MIGUEL ANGEL Toledano 03/09/2012
Es maravilloso poder escribir aún con el mar delante de ti. Playas, largos paseos solitarios, un pedazo de pan, una tableta de chocolate y un libro en la mochila me hacen volver a los primeros baños adolescentes, a aquellos primeros contactos fugaces o furtivos a pleno aire, a pleno sol, muy lejos de la mirada de los adultos. En verano algo se mueve muy adentro, en lo más hondo, entre mares de hastío y desesperanza y nos conduce inexorablemente, a través de las oscuras frondas del deseo, hasta el descubrimiento del mar.
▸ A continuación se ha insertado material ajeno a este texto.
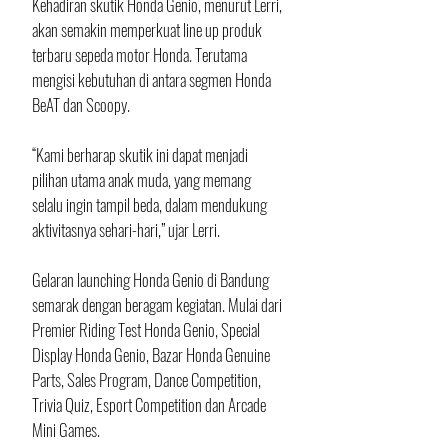
Kehadiran skutik Honda Genio, menurut Lerri, 
akan semakin memperkuat line up produk 
terbaru sepeda motor Honda. Terutama 
mengisi kebutuhan di antara segmen Honda 
BeAT dan Scoopy.
“Kami berharap skutik ini dapat menjadi 
pilihan utama anak muda, yang memang 
selalu ingin tampil beda, dalam mendukung 
aktivitasnya sehari-hari,” ujar Lerri.
Gelaran launching Honda Genio di Bandung 
semarak dengan beragam kegiatan. Mulai dari 
Premier Riding Test Honda Genio, Special 
Display Honda Genio, Bazar Honda Genuine 
Parts, Sales Program, Dance Competition, 
Trivia Quiz, Esport Competition dan Arcade 
Mini Games. 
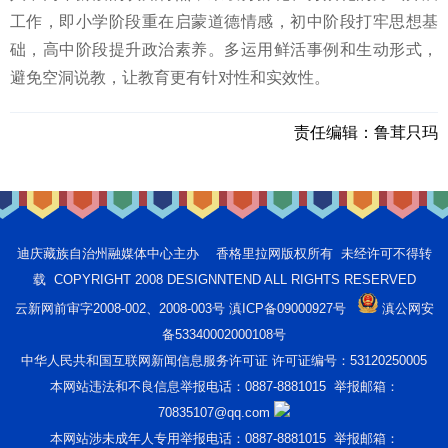
工作，即小学阶段重在启蒙道德情感，初中阶段打牢思想基
础，高中阶段提升政治素养。多运用鲜活事例和生动形式，
避免空洞说教，让教育更有针对性和实效性。
责任编辑：
鲁茸只玛
迪庆藏族自治州融媒体中心主办 香格里拉网版权所有 未经许可不得转
载 COPYRIGHT 2008 DESIGNNTEND ALL RIGHTS RESERVED
云新网前审字2008-002、2008-003号 滇ICP备09000927号
滇公网安
备53340002000108号
中华人民共和国互联网新闻信息服务许可证 许可证编号：53120250005
本网站违法和不良信息举报电话：0887-8881015 举报邮箱：
70835107@qq.com
本网站涉未成年人专用举报电话：0887-8881015 举报邮箱：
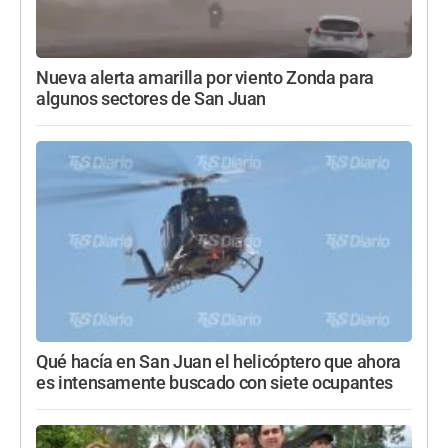
Nueva alerta amarilla por viento Zonda para
algunos sectores de San Juan
Qué hacía en San Juan el helicóptero que ahora
es intensamente buscado con siete ocupantes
Lo descubrimos de nuevo cada año cuando menos lo esperamos, sobrecogiéndonos. Y es que nos place cumplir el rito y obedecer a la fiebre, a la voz poderosa del agua que nos reclama y a donde acude nuestro corazón como balandro en uno de esos desatinos a los que nos lanza ya la primera juventud. En el instante preciso en que el sol emerge rojo de las aguas, nosotros obedecemos a nuestro más secreto deseo. Una ansiosa laxitud impone a nuestros movimientos un ritmo de cámara lenta, y el aire es salobre y ese olor a salitre que nos impregna la piel se adhiere a los huesos, reconfortándolos.
Somos entonces como almas cansadas de errar que vuelven siempre a los misterios de nuestra naturaleza para volver al mar, tocar la arena con los pies desnudos y entrar lentamente hasta sentir ese extraño abrazo de las aguas, líquido útero marino, que nos envuelven acogiéndonos. Y yo sigo aquí ahora con los ojos entrecerrados, húmedos los párpados, y es tan delicioso el sol y el sabor a sal entre los labios y el entrechocar de las olas y los cuerpos desnudos... Anochece y el mar borra en la arena las huellas de los amantes separados bajo una mirada febril, extrañamente fija, y atiendo el deseo de la canción de las olas que vuelven, y me entrego a la magnitud intolerable y dolorosa, inabarcable, de la propia soledad.